Start of GIVEN RECORDS

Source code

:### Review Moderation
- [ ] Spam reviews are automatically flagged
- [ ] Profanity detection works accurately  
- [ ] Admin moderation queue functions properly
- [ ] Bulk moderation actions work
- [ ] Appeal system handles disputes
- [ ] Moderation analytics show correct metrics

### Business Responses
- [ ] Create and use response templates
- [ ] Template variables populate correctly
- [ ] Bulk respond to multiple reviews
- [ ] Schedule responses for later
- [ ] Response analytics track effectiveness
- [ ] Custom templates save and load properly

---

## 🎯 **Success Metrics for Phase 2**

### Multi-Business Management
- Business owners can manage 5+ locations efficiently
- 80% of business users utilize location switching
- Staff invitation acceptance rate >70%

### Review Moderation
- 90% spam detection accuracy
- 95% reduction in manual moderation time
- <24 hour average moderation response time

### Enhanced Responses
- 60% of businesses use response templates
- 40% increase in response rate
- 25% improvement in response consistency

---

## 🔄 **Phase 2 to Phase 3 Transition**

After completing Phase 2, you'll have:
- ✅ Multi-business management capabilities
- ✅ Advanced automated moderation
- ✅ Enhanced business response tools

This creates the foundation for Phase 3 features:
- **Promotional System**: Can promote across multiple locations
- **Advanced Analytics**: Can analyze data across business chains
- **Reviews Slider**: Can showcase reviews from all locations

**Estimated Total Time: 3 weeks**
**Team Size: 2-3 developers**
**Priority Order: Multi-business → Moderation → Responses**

End of GIVEN RECORDS

→ JOB ITEM: Each line holding the word "Phase" must be pulled from the records.

→ SOLUTION TO THIS PROBLEM:
## 🎯 **Success Metrics for Phase 2**
## 🔄 **Phase 2 to Phase 3 Transition**
After completing Phase 2, you'll have:
This creates the foundation for Phase 3 features:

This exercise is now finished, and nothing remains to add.